Mark Wahlberg, in his third pairing with O’Russell, is Micky Ward, a down-and-out boxer from Lowell, MA. It’s the early 1990s, before Ward became known for his trio of fights with Arturo Gatti.
Ward’s career is dictated by the demands of his domineering family. His trainer is his older half-brother Dicky Eklund (Christian Bale), a local legend who tells anyone within ear shot about that time he beat Sugar Ray Leonard. The brothers are the focus on an HBO documentary chronicling Dicky’s crack addiction. Dicky believes that the documentary is about his grand comeback; everyone else knows it is really about his deteriorating life.
Alice (Melissa Leo, in yet another merciless, chameleon-like performance) disastrously manages her son’s career, putting Micky in impossible matches where the need for money, not glory, wins out.
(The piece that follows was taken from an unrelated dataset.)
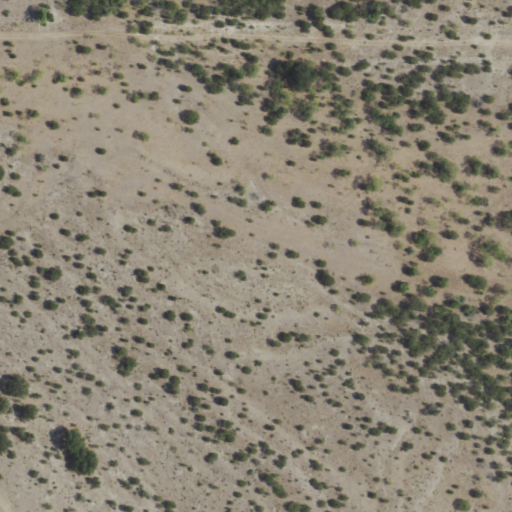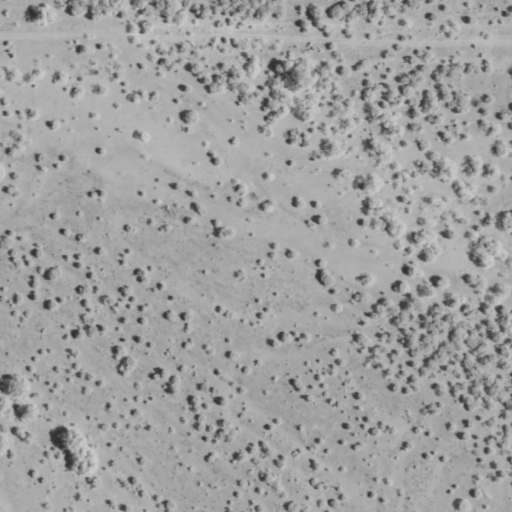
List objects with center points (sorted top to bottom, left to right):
road: (256, 17)
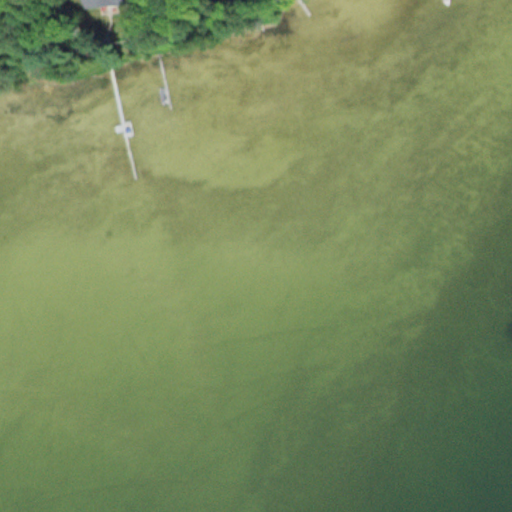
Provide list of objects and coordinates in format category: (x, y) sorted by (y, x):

One of these matches pushes Mickey to quit boxing. When Micky meets the tough-talking Charlene (Amy Adams), his life changes. She instantly recognizes the reason for his troubles – his family. If Micky wants one last shot to be the “pride of Lowell,” he needs to leave his family behind.
Charlene’s involvement pits her against the overbearing female forces in the Eklund/Ward clan. Mickey’s seven sisters are a working class, highly comical, hair-sprayed to the max, Greek chorus; Alice is their ringleader. They know what Micky needs; not this somewhat college-educated, MTV girl. They know that Micky, deep down, does need Dicky.
For his part, Dicky spends a majority in the film in jail, grappling with his life, his decisions, and his addiction. He emerges from jail a better man, ready to make amends and recommit to Micky’s fight. The brothers, in the end, can’t win without each other.
Bale’s performance is so good, so precise. This is not Batman. This is not the Terminator. Bale throws himself into this lanky, goofy character but not in a manner that is sheer mimicry. It is the athleticism of powerhouse screen acting.
And Leo makes the unflattering Alice (she’s sometimes just as bad as a prototypical stage mom) a force to be reckoned with. Leo is one of best character actresses working in Hollywood. Her performance in The Fighter inches up on you that by the time you realize you’ve been witnessing something that is subtly marvelous, the film is over. Watching Leo and Adams, delivering yet another fine supporting performance, exchange “pleasantries” and even fists is better than any of Micky’s fights.
In the end, it is Wahlberg who lags behind this trio of exemplary supporting performances. It is not because Wahlberg lacks the skill. Maybe because everyone else is a richer character. Micky Ward might have championed in real life, but in The Fighter it is the forces behind him that shine the most.